Requirement =
Go over the listing below line by line, and return each one holding the string "labels".

-*-

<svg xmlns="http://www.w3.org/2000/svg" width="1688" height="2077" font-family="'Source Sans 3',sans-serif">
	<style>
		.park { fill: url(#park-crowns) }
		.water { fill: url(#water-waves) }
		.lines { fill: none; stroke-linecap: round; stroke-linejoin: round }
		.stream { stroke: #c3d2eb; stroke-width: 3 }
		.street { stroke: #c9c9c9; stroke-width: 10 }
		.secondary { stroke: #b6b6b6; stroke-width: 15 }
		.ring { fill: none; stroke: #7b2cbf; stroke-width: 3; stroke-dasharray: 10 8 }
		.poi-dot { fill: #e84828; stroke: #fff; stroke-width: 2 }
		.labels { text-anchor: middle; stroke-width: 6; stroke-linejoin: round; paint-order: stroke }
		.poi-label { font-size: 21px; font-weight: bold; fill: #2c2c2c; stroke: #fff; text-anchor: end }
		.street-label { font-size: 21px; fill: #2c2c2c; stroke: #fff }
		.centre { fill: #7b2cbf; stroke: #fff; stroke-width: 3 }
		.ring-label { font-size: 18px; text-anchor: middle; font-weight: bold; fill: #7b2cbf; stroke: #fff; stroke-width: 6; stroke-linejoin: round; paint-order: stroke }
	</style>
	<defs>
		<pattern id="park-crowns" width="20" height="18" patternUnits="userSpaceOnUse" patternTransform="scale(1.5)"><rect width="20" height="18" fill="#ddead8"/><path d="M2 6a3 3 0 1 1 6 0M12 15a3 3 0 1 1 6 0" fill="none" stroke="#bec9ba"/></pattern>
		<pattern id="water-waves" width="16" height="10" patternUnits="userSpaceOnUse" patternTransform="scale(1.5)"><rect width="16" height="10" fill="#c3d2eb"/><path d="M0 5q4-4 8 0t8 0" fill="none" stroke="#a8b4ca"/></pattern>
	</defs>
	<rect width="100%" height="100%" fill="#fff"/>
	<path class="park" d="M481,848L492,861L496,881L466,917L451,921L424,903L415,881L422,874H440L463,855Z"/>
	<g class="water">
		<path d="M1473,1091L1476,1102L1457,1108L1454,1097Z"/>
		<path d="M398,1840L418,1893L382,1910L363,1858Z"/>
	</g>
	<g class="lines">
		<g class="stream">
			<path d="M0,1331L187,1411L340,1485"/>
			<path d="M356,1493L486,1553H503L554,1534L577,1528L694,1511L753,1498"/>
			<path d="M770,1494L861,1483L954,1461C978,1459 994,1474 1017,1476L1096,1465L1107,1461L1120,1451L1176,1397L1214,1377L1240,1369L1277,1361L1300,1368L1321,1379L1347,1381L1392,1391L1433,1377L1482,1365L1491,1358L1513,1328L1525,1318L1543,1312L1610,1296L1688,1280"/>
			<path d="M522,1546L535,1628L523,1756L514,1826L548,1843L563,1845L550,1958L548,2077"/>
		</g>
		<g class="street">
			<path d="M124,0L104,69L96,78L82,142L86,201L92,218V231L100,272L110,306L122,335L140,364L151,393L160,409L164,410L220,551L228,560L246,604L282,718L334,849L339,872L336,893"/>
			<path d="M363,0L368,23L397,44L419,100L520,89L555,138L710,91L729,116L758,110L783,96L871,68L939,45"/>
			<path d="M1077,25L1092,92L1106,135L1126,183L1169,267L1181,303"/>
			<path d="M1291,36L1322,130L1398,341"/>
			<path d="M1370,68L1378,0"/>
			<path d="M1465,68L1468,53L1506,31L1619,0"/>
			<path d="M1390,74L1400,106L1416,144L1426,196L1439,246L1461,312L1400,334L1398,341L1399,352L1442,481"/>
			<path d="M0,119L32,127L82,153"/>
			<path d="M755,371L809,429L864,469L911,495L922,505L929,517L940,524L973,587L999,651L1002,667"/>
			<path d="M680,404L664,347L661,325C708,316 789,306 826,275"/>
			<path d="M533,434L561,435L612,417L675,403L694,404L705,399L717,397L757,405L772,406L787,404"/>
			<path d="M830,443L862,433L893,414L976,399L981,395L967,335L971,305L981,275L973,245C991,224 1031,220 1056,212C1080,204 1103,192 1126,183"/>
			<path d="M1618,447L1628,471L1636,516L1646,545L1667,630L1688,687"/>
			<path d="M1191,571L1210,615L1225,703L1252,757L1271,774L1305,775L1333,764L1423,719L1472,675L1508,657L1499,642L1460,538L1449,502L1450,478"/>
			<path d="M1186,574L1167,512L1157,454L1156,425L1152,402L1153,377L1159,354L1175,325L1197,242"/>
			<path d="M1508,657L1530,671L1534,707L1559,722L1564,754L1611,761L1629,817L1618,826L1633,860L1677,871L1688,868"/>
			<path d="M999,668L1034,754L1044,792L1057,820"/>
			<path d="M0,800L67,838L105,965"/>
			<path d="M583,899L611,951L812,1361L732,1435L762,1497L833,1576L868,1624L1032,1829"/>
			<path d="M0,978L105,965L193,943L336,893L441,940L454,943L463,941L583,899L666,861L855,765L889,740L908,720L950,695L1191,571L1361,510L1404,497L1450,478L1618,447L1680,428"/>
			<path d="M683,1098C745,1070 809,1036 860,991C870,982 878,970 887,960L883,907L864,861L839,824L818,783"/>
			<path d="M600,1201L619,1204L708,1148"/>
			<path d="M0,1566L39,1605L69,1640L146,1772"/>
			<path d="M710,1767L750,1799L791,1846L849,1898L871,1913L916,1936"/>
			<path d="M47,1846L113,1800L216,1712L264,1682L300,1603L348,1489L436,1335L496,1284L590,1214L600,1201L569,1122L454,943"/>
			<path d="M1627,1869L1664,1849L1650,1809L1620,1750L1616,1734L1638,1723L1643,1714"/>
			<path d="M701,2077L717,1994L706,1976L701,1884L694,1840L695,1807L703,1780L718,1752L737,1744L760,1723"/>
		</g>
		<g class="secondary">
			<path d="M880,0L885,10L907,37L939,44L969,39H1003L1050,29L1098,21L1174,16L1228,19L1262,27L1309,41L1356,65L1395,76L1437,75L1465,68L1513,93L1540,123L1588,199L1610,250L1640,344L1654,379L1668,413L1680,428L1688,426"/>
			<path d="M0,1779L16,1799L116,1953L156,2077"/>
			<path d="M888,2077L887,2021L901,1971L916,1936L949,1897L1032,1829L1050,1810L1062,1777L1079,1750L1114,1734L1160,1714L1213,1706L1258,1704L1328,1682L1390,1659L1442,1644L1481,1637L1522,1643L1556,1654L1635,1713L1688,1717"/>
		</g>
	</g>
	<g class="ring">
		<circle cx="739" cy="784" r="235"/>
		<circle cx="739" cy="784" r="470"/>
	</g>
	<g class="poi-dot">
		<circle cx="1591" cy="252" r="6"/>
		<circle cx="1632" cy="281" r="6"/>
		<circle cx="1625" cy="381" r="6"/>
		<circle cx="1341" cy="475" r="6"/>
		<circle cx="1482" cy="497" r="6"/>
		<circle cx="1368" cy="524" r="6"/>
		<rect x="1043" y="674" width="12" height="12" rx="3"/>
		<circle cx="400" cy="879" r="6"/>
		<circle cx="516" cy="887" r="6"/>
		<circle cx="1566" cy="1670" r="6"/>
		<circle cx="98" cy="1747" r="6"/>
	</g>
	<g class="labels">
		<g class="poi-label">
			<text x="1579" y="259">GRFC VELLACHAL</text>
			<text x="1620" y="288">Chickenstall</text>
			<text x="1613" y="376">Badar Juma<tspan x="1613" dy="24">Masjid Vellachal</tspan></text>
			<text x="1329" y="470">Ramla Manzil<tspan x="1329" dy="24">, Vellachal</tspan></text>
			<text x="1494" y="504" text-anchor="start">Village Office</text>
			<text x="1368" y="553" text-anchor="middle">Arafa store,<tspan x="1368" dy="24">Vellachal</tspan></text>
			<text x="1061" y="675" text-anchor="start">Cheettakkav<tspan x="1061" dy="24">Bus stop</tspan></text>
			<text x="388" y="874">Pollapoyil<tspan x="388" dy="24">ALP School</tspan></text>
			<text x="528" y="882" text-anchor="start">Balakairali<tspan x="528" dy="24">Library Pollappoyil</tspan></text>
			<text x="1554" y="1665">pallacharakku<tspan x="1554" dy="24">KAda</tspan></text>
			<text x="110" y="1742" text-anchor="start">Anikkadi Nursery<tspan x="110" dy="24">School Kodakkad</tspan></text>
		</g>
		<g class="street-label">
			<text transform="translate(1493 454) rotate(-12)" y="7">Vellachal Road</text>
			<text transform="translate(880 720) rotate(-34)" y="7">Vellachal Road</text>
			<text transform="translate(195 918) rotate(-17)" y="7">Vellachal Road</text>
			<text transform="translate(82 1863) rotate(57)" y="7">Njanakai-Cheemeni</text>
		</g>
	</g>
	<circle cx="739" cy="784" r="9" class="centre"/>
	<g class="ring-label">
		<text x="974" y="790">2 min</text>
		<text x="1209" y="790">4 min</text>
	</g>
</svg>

-*-

Exercise answer =
		.labels { text-anchor: middle; stroke-width: 6; stroke-linejoin: round; paint-order: stroke }
	<g class="labels">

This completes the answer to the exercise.